• [Tasks and exercises]:
1: In the comments on the SHAPE trademark decision, what was opposer Weider relying on in addition to its registrations?
2: According to the comments on the SHAPE trademark decision, why does limiting the comparison to brow and nail shaping fail as an argument?

• [Extract]:
• • • •

Text Copyright John L. Welch 2014.
6 Comments:
Fame in the context of 2(d) always gives opposer two bites at the apple and strikes me as unfair. Plus, in our hyper-groomed society - "SHAPES" in the context of the myriad ways one can contort one's eyebrows or fingernails has a different commercial impression than SHAPE as a magazine even a magazine that references beauty issues - anyway you thread it. Get in SHAPE vs. Make SHAPES with your brows or nails.
Maybe if appliant had limited its services to brow and nail shaping, your argument would work. But the application's recitation of services is much broader than that, and covers all beauty salon services.
What happened to its form paragraph we read over-and-over again that the USPTO can only look at the goods and services found in the application or registration? When the Board finds in convenient to look in the content of the magazine to support its own conclusion, it has no problems ignoring this rule.
Opposer Weider was relying common law use as well as its registrations. So the content of the magazine was relevant on the issue of common law use. In addition, the Board can look at the actual goods or services in interpreting the identification of goods or the recitation of services in the involved applicaiton and registrations. What it won't do is limit their scope in light of actual use.
I think that a survey by the salon could have been beneficial in lessening the weight of the opposer's fame evidence. It is arguable that purchasers of beauty salon services are sophisticated and discriminating consumers and would be able to distinguish the source of the services in this particular case.
@Anonymous No.2,the Board could look to extrinsic evidence in a Section 2(d) analysis to determine if goods/services are related.
PS! You put B&B as the applicant at one point. I also got confused when I was writing an article about this decision because of the B&B case up for cert.

• • • •

• [Extracted data]:
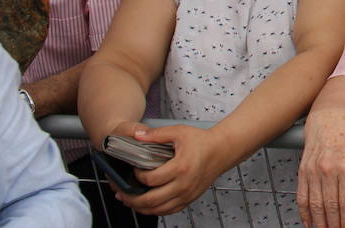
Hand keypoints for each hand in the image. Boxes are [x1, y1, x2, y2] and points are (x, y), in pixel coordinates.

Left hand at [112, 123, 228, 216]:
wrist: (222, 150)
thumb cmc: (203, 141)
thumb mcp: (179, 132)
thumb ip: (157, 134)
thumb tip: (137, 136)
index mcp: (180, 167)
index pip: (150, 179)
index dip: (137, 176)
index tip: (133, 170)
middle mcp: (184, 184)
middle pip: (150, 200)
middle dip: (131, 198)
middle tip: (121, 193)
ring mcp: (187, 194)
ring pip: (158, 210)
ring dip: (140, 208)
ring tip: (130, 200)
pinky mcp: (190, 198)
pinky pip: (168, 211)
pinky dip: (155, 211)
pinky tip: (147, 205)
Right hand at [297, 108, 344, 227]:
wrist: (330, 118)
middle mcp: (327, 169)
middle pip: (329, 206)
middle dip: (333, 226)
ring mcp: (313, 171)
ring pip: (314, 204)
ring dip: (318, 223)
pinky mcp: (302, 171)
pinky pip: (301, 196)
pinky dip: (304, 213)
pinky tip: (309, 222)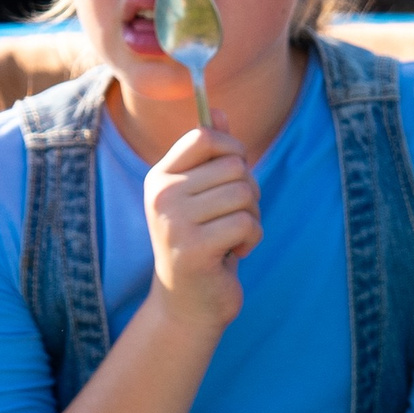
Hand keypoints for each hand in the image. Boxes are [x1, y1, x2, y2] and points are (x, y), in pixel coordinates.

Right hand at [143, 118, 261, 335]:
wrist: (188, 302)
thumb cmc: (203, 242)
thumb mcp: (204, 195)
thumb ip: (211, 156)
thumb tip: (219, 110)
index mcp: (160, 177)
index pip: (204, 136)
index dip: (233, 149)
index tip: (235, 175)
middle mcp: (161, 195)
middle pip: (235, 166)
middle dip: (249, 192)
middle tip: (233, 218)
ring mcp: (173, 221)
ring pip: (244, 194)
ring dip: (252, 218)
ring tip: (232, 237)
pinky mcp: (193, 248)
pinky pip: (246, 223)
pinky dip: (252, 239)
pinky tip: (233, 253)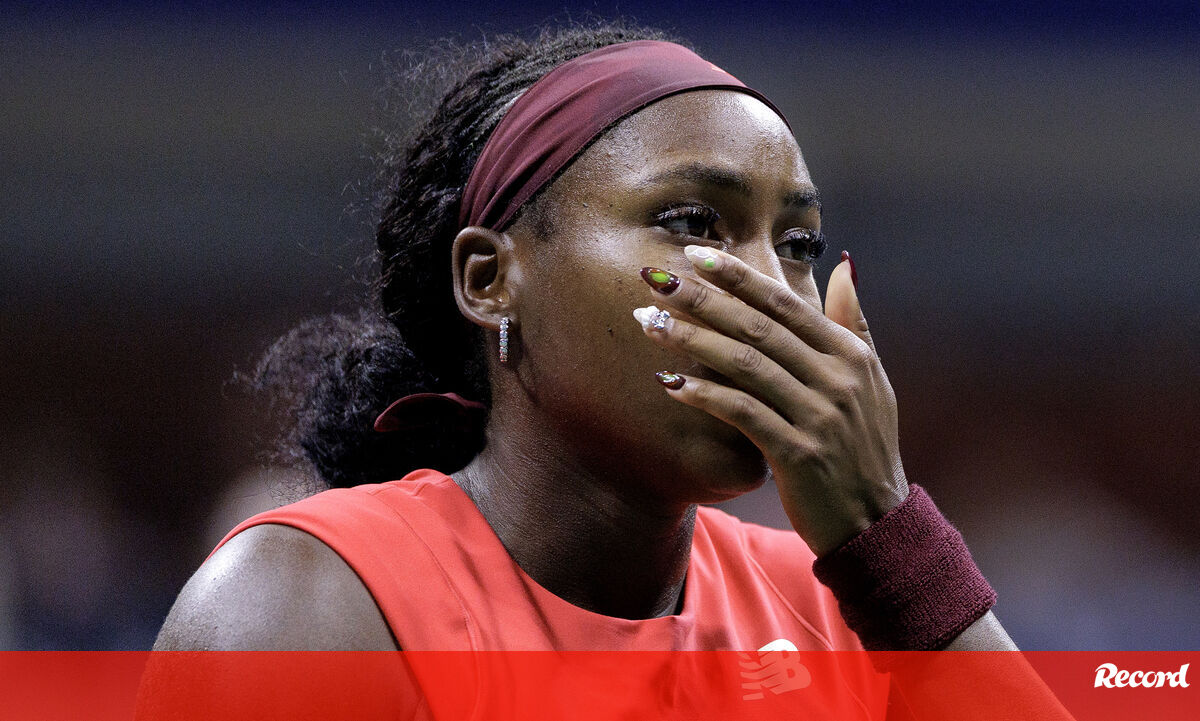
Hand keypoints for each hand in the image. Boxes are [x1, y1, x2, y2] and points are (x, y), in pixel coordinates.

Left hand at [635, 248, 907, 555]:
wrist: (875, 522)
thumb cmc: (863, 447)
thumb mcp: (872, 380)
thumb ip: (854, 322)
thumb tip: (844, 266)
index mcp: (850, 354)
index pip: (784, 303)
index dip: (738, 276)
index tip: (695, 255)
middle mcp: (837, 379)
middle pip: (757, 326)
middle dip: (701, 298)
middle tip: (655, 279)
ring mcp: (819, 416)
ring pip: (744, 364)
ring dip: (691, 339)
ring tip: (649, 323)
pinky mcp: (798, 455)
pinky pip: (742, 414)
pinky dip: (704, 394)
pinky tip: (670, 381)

• • • •

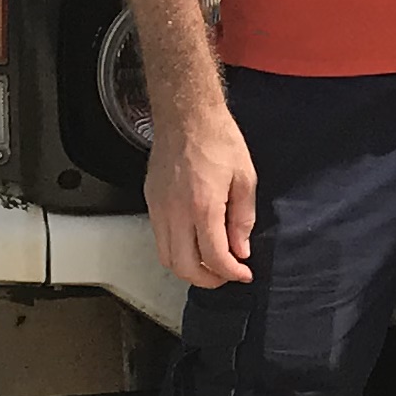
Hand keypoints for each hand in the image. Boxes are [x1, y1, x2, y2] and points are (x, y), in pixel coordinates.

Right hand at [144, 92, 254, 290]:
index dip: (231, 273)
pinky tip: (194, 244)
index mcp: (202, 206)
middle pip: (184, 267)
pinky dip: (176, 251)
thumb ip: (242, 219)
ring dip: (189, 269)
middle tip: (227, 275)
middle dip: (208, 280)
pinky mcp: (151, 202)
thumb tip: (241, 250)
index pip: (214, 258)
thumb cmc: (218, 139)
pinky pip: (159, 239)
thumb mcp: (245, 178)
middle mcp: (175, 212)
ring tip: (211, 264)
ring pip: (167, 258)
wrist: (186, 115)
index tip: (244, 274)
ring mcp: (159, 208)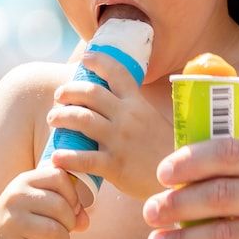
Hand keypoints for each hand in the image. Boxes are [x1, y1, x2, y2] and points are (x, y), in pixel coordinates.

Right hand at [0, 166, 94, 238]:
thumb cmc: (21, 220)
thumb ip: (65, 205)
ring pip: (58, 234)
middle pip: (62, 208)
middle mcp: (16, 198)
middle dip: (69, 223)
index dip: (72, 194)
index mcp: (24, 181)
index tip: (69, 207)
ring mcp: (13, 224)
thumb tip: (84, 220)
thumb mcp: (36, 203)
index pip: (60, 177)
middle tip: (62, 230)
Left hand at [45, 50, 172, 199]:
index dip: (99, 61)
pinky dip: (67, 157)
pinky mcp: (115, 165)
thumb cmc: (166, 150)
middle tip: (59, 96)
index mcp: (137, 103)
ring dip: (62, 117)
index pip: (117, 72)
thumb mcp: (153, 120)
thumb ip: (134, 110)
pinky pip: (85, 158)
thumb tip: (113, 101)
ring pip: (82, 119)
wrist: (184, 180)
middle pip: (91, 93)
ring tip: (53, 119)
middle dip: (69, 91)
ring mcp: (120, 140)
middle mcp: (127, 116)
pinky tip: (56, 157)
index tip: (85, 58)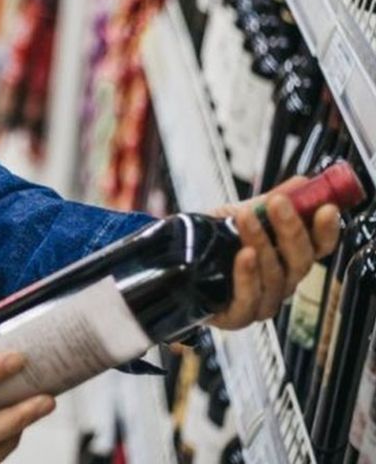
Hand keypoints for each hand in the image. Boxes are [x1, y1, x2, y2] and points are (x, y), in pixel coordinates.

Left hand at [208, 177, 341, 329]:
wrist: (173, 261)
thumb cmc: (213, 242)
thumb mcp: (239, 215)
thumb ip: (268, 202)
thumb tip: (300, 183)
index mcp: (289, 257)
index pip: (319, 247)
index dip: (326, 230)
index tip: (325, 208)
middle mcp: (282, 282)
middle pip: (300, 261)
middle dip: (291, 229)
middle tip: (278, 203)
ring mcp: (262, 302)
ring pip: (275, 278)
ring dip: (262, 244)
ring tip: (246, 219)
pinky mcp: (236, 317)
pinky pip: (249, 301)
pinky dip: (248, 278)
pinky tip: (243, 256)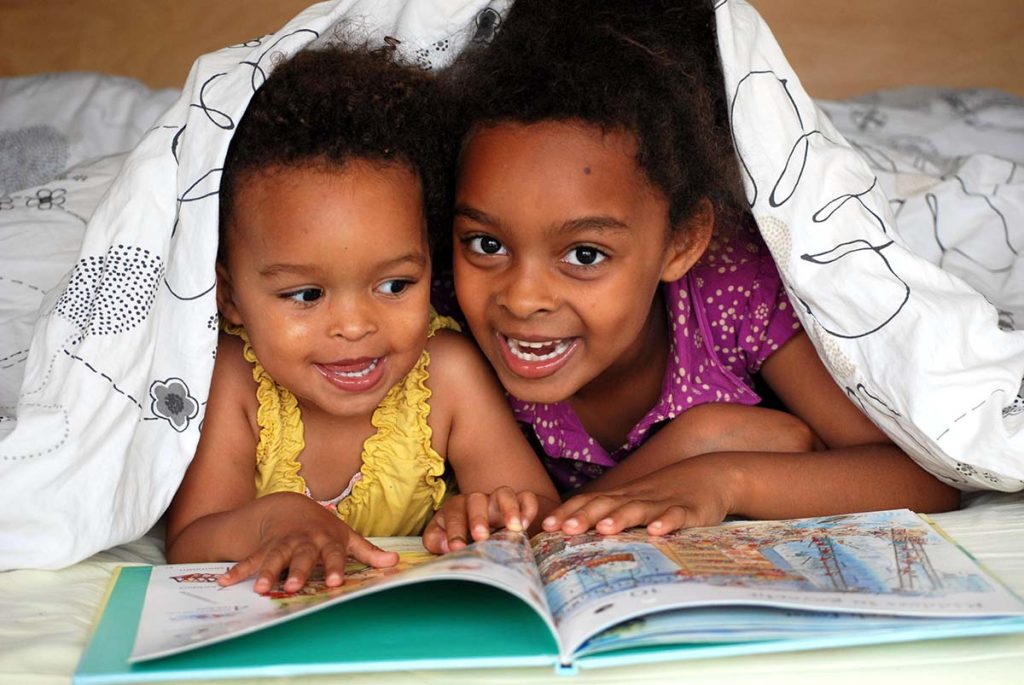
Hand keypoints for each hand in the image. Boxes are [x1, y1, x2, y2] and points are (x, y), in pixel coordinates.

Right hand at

• • • •

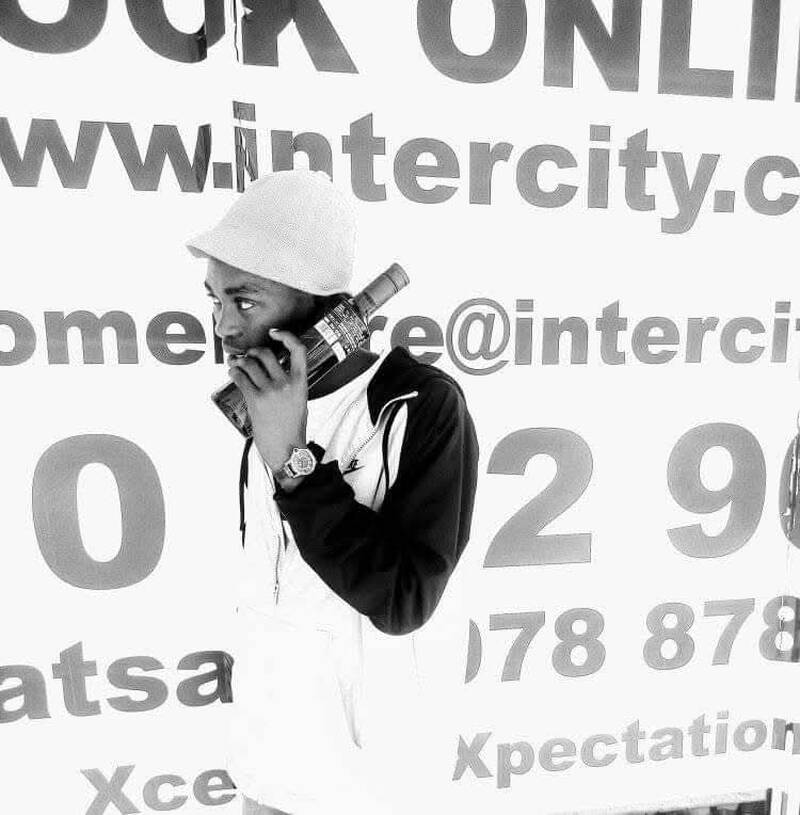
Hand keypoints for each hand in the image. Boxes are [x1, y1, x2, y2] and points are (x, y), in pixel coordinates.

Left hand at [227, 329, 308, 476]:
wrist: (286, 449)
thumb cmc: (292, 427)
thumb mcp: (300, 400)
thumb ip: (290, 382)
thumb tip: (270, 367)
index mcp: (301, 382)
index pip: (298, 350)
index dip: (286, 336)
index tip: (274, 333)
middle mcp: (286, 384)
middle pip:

• • • •

• [Responses by task]:
1: Common law use.

2: The argument would work only if the applicant had limited its services to brow and nail shaping. The application's recitation of services is much broader and covers all beauty salon services.